Jeder Tag ist ein neuer Tag

11. April 2023 · von Manfred Jahnke

Notate zu der Neu-Inszenierung von Éric-Emmanuel Schmitt: „Oskar und die Dame in Rosa“

Wer kennt noch den Bestseller aus dem Jahre 2003? „Oskar und die Dame in Rosa“ von Éric-Emmanuel Schmitt? Diese tief berührende Geschichte von Oskar, der an Leukämie erkrankt, nach zwei gescheiterten Operationen erfährt, dass er bald sterben wird? Wie damit umgehen? Oskar, der sein Wissen beim heimlichen Erlauschen des Gesprächs zwischen seinen Eltern und Doktor Düsseldorf erhalten hat, findet in Oma Rosa, die einen rosafarbenen Kittel trägt wie alle ehrenamtlichen Helferinnen in französischen Kinderkliniken, eine geduldige Unterstützerin. Sie rät ihm, an jedem auf der Welt verbliebenen Tag einen Brief an Gott mit seinen Fragen zu schreiben und mehr noch, jeden von den zwölf Tagen, die ihm verbleiben, die Geschichte eines Menschen zu durchlaufen, von Null bis Hundertzwanzig. Trotz des ernsten Themas bettet Schmitt seine Geschichte in eine humorvolle Philosophie ein: Banaler Alltag wie die ersten Liebesgeschichten in der Pubertät erhalten mit der Erfahrung, dass alle Menschen einmal sterben müssen, eine tiefe und doch leichte Emotionalität.

++++++++++

» Gestellte Aufgabe 1:
Was soll Oskar nach dem Rat von Oma Rosa im Text über „Oskar und die Dame in Rosa“ an jedem verbliebenen Tag schreiben?
» Gestellte Aufgabe 2:
Führe den Text über die Neu-Inszenierung von „Oskar und die Dame in Rosa“ nach seinem letzten Satz weiter.

++++++++++

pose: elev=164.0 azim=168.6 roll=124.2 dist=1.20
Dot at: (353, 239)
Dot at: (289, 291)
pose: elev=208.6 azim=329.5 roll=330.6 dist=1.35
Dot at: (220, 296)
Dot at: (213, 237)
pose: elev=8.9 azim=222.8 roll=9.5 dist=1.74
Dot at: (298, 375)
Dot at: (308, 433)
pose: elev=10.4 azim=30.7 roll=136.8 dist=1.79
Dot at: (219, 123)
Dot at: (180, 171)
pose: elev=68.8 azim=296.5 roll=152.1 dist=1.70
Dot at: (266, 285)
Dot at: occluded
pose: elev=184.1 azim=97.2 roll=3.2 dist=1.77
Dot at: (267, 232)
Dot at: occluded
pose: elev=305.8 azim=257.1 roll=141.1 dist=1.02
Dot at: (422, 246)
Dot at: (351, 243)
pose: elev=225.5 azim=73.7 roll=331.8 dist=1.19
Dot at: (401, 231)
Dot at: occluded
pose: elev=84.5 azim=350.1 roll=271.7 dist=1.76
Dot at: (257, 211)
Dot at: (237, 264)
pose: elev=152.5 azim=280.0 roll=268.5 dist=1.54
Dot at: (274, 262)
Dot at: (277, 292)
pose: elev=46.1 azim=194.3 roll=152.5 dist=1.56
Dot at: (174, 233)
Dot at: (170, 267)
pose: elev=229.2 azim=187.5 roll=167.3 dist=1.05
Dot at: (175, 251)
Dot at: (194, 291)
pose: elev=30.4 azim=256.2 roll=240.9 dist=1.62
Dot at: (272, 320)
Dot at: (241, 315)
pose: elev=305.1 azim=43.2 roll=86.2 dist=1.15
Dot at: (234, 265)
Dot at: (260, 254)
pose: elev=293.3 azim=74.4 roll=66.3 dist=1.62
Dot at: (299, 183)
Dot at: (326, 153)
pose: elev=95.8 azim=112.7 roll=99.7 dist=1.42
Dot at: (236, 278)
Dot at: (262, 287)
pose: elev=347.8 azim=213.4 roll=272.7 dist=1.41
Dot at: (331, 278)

++++++++++

» Richtige Antwort 1:
Einen Brief an Gott mit seinen Fragen.

» Richtige Antwort 2:
Der 1960 geborene Éric-Emmanuel hat nach einem Klavierstudium seine literarische Karriere mit sehr erfolgreichen Theaterstücken begonnen. Auch, als er ins prosaische Fach wechselte – seine hierzulande berühmtesten Erzählungen sind wohl „Monsieur Ibrahim und die Blumen des Koran“ und eben „Oskar und die Dame in Rosa“ (mit diesen Nennungen ist sein Werk keineswegs erfasst) – , entwickelte er in der epischen Erzählform so viel Dramatik, dass diese auch den Weg zur Bühne fanden: So findet man im Impressum der deutschen Publikation auch gleich den Hinweis auf den Verlag, bei dem im deutschsprachigen Raum die Theateraufführungsrechte liegen. Ein Grund hierfür ist, dass Schmitt gekonnt Dialoge schreiben kann, zwar wie in „Oskar“ eingebunden in eine epische Grundhaltung, aber sie sind einfach gut. Sicherlich ist es für eine dramatische Umsetzung ein Problem, dass Schmitt die Geschichte in Briefen aus der Ichperspektive des zehnjährigen Jungen erzählt – nur am Ende, nach dem Tod von Oskar, übernimmt Oma Rosa die Erzählerrolle. Diese Konstruktion wird bei einer Dramatisierung des Stoffes spannend, wie viele Inszenierungen dieses Sujets seit Mitte der 00er Jahre zeigen.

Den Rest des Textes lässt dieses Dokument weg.